If we couldn’t slip a breathing tube down her narrowed throat, we would need to cut a hole in the windpipe, or trachea, to create an airway. A tracheostomy is a bloody and usually panic-lit procedure. We needed to be ready.
“Hrahaahr, hrahaahr,” she brayed. Her oxygen level now read 85 percent. We were losing ground.
“Somebody call a doctor,” I muttered.
The residents chuckled. They thought I was kidding.
Then I remembered another way to administer epinephrine. When children have croup, a viral infection that causes swelling in the trachea below the vocal cords, we give a different type of epinephrine—called racemic epinephrine—that can be inhaled. The inhaled mist constricts blood vessels in the airway and reduces inflammation.
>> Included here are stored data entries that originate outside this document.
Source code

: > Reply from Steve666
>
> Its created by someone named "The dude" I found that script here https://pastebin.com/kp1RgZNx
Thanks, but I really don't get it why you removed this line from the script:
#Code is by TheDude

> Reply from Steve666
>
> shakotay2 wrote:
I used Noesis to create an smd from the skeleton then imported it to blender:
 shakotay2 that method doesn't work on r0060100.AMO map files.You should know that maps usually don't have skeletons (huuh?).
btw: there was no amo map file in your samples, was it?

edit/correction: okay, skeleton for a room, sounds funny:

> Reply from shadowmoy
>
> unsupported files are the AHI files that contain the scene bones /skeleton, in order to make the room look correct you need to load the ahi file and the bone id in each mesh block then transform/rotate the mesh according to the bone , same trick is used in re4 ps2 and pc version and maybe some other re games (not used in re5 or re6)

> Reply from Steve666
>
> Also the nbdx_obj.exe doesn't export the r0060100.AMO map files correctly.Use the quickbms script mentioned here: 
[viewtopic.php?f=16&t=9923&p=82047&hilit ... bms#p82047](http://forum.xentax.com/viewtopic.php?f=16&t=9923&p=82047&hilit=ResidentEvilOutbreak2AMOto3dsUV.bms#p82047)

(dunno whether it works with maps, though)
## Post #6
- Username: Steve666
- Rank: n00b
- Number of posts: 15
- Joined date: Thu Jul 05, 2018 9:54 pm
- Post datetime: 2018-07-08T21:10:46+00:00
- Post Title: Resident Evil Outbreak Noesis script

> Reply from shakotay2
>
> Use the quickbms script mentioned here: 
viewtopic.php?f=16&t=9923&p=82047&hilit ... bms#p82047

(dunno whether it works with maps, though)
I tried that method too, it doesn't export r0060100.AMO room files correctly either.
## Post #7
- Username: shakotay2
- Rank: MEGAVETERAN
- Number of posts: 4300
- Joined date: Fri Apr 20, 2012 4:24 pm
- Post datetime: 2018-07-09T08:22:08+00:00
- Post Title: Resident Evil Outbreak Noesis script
But I’d never used it on an adult.
“Nina, how about some racemic epinephrine?” I said. “You know, the kind we use on croupy kids.”
She looked doubtful. “I’ll take a look.”
“It can’t really hurt,” I wheedled.
The vials came down. Nina read and reread the instructions. She poured the clear liquid into a pod-shaped container, attached it to a mask, hooked up oxygen delivery, and strapped the contraption around the patient’s face. With a sharp hiss, a cloud filled the face mask. She breathed in and out a dozen times.
Precisely 45 seconds later the noise ceased. We all looked at each other. I listened again to her chest. Air, sibilant and clean, whistled through it.
“I’ll be darned,” I said.
Nina wasn’t sure. “Could it act so fast?”
“Oh, epinephrine works fast,” I told her. “I’m just surprised it worked at all. Maybe some of the contrast stayed in her throat and made everything swell up, or maybe it gurgled into her airway.”
“Hours later?” Nina asked.
“The anatomy ain’t perfect, you know.”
Ten minutes later, the patient got a little noisy again.
“Let’s give her another,” I told Nina.
Forty-five seconds later, there was the same result—this time for good.
“You convinced?” I asked Nina.
“Sure. But what’s the diagnosis?”
“Beats me,” I confessed. “But I’ll take a good cure over a clear diagnosis any day.”
The woman’s belly pain went away on its own over the next two days. In retrospect, she probably hadn’t needed the CT scan. But at least there was no more trouble with her airway. My best guess was that the oral material must have been the culprit—and I tried not to wonder how many patients undergo unnecessary CT scans. One thing I was sure of, though: It would be good to always be so lucky.
Tony Dajer is assisant director of the emergency medicine department at
New York University Downtown Hospital in lower Manhattan. The cases described in Vital Signs are true stories, but the authors have changed some details about the patients to protect their privacy.